GLS continues to pull in amazing speakers to inspire leaders across the world. Every year their light seems to spread further and to many hard-to-reach places like 74 different correctional facilities, underground churches in undisclosed countries, and remote villages (60 different translations). Each year those numbers grow.
Something I found very impactful this year was the time GLS set aside for reflection. Host, Paula Faris, led moments of quiet meditation between some of the sessions. She prompted us to reflect on the speakers’ content and consider how we might be able to apply their principles to our lives and leadership moving forward.
There were also fantastic musical performances between sessions which served as yet another mental break to help us reset before the next speaker. For example, they had the amazing artist, Kevin Olusola, celloboxing. If you’re new to celloboxing, check this out.
As far as speakers go, some of the points Todd Henry brought up from his book, Herding Tigers, Be the Leader that Creative People Need, resonated deeply with me.
Henry discussed the importance of finding the right balance of inspiration, productivity and health for ourselves, as well as for those we lead.
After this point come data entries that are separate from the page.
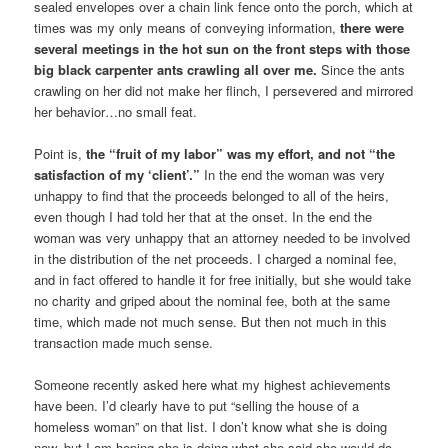
sealed envelopes over a chain link fence onto the porch, which at
times was my only means of conveying information,
there were
several meetings in the hot sun on the front steps with those
big black carpenter ants crawling all over me.
Since the ants
crawling on her did not make her flinch, I persevered and mirrored
her behavior…no small feat.
Point is,
the “fruit of my labor” was my effort, and not “the
satisfaction of my ‘client’.”
In the end the woman was very
unhappy to find that the proceeds belonged to all of the heirs,
even though I had told her that at the onset. In the end the
woman was very unhappy that an attorney needed to be involved
in the distribution of the net proceeds. I charged a nominal fee,
and in fact offered to handle it for free initially, but she would take
no charity and griped about the nominal fee, both at the same
time, which made not much sense. But then not much in this
transaction made much sense.
Someone recently asked here what my highest achievements
have been. I’d clearly have to put “selling the house of a
homeless woman” on that list. I don’t know what she is doing
now, but I am hoping she is doing what she said she would do,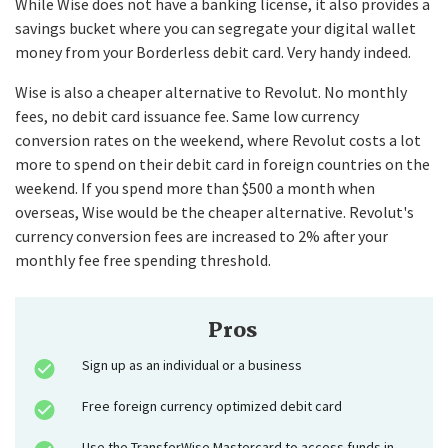
While Wise does not have a banking license, it also provides a
savings bucket where you can segregate your digital wallet
money from your Borderless debit card. Very handy indeed.
Wise is also a cheaper alternative to Revolut. No monthly
fees, no debit card issuance fee. Same low currency
conversion rates on the weekend, where Revolut costs a lot
more to spend on their debit card in foreign countries on the
weekend. If you spend more than $500 a month when
overseas, Wise would be the cheaper alternative. Revolut's
currency conversion fees are increased to 2% after your
monthly fee free spending threshold.
Pros
Sign up as an individual or a business
Free foreign currency optimized debit card
Use the TransferWise Mastercard to access funds in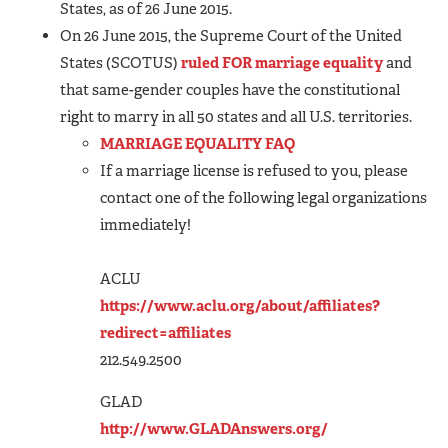
States, as of 26 June 2015.
On 26 June 2015, the Supreme Court of the United
States (SCOTUS)
ruled FOR marriage equality
and
that same-gender couples have the constitutional
right to marry in all 50 states and all U.S. territories.
MARRIAGE EQUALITY FAQ
If a marriage license is refused to you, please
contact one of the following legal organizations
immediately!
ACLU
https://www.aclu.org/about/affiliates?
redirect=affiliates
212.549.2500
GLAD
http://www.GLADAnswers.org/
When any one of those elements is lacking, we can quickly lose clarity, direction and trust from our team.
This begins with focusing on ourselves. Although that might sound contradictory to a leader, Henry said, “If you are not inspired, then you cannot inspire.”
We must first focus on the balance within ourselves before we can speak courage and trust into those we lead. This is an ongoing process of self-awareness and intentionality, and it helps us unleash our team to achieve better work. This builds trust and transitions us from leading by control to a healthier creative process.
Since hearing Henry speak at GLS, I started listening to his Herding Tigers podcast which has even more nuggets of wisdom for leading creative teams. I’m excited to dig into this more and spend time reflecting on how I can enhance my own leadership approach.
Additionally, Jia Jang told us about his 100 day mission to find rejection. He purposefully went out every day asking impossible things from strangers, just to hear them say ‘no’ and get used to the feeling of rejection. It ended up surprising him when many people said ‘yes!’, creating several amazing experiences.
Jang spoke about triumphing over our fears and using rejection as an insightful tool for growth. This was a powerful eye-opener for a gal who often seeks approval.
I’m excited to spend more time reflecting on my creative life balance and how I can help unleash other creatives to do their best work. My time at GLS encouraged me to find a healthy flow of feeding my own inspiration and creative passion while encouraging others to do the same.